Daniela Leotti responsabile settore funerario di Utilitalia Sefit (società che si occupa di gestione cimiteriale) ha spiegato: “Occorrono orientamenti uniformi sul territorio nazionale per garantire piena operatività. Riconosciamo in questa legge tratti meritevoli come la possibilità di creare reti e partecipare a progetti internazionali. La Regione ha possibilità di confronto a livello statale ed è importante che anche i Comuni si attivino per la gestione del loro patrimonio cimiteriale”.

Francesco Gonfiantini responsabile gestione patrimonio di Area Blu (società che si occupa di servizi cimiteriali) ha sottolineato: “I cimiteri monumentali necessitano di manutenzione complessa, particolare e continuativa. Bene che attraverso questa legge si prenda in carico una parte di questi complessi che inizierebbe a degradarsi”.

Per Daniele Fogli, amministratore unico nel settore dei servizi funerari, ha evidenziato: “Questo pdl è un traguardo importante per il sistema cimiteriale italiano. Da tempo c’era la necessità di un meccanismo per intervenire pubblicamente sulle tombe abbandonate e garantirne la manutenzione poiché il mantenimento ha costi importanti”.

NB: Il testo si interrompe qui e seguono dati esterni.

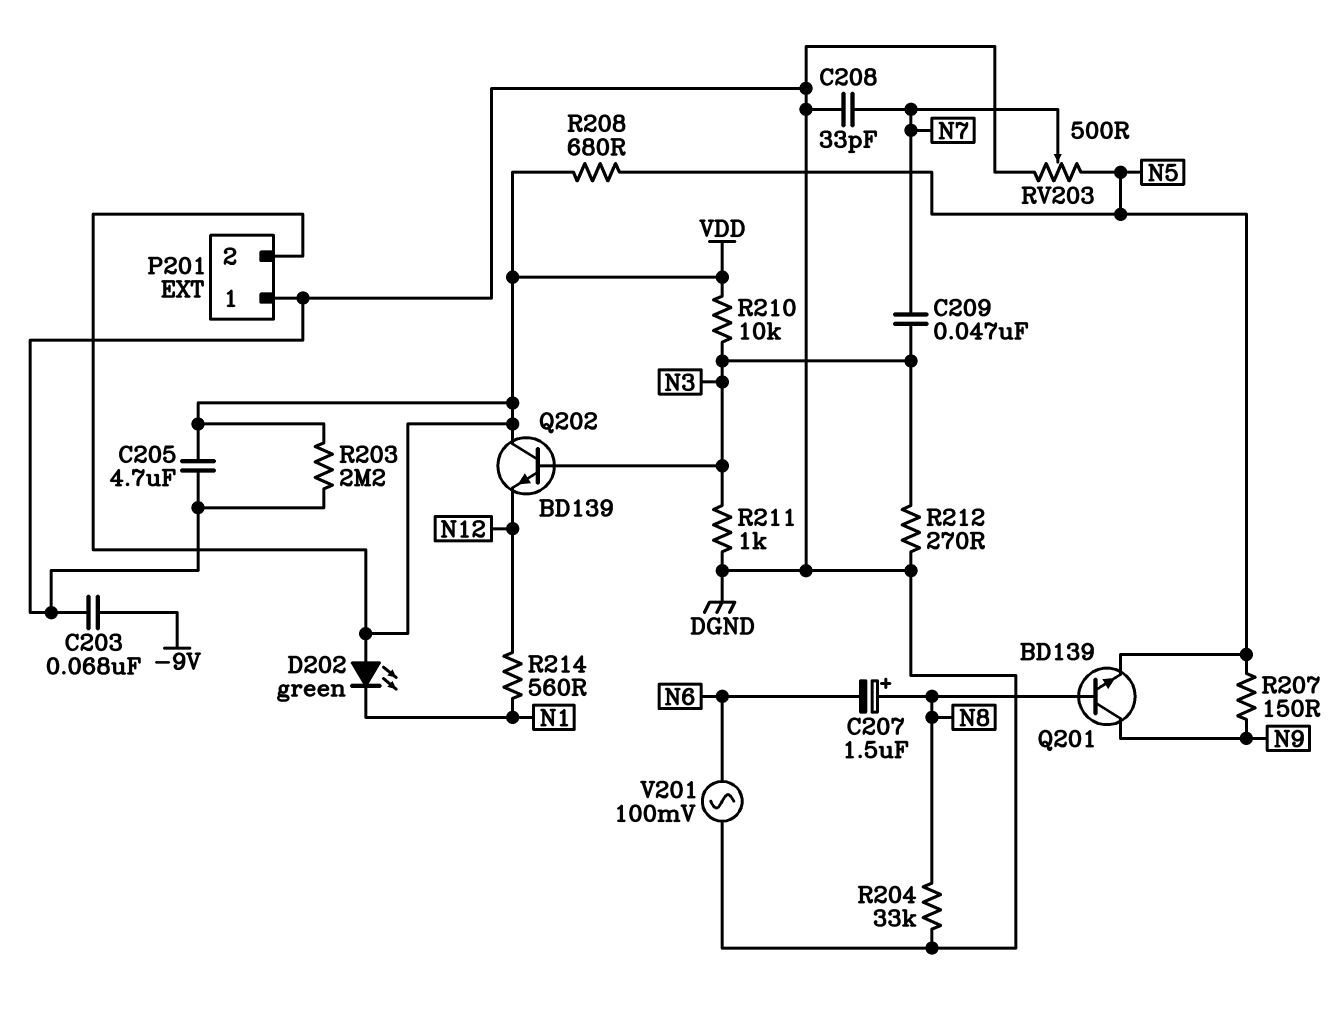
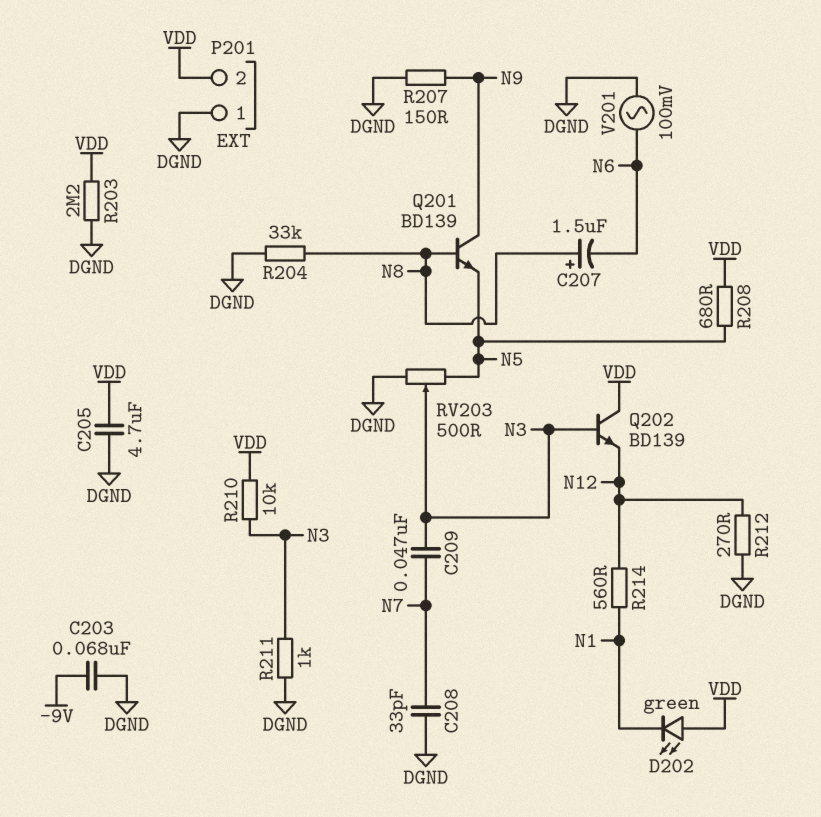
R207: 150 (N5, N9) -> 150 (DGND, N9)
R212: 270 (DGND, N3) -> 270 (DGND, N12)
RV203: 500 (DGND, N5, wiper N7) -> 500 (DGND, N5, wiper N3)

Maura Bardi presidente dell’associazione culturale Carmen Zanti Aps di Cavriago che promuove iniziative volte alla valorizzazione del cimitero napoleonico ha aggiunto: “Il nostro cimitero monumentale è un archivio di pietra. Giusto il recupero di queste aree”.

L’assessore alla Cultura Mauro Felicori ha chiuso evidenziando “le potenzialità straordinarie di diffusione di cultura di questi luoghi. Raccolgo il suggerimento di far sì che anche altre Regioni possano ripetere l’esperienza di questa legge, rafforzando il patto con il ministero della Cultura”.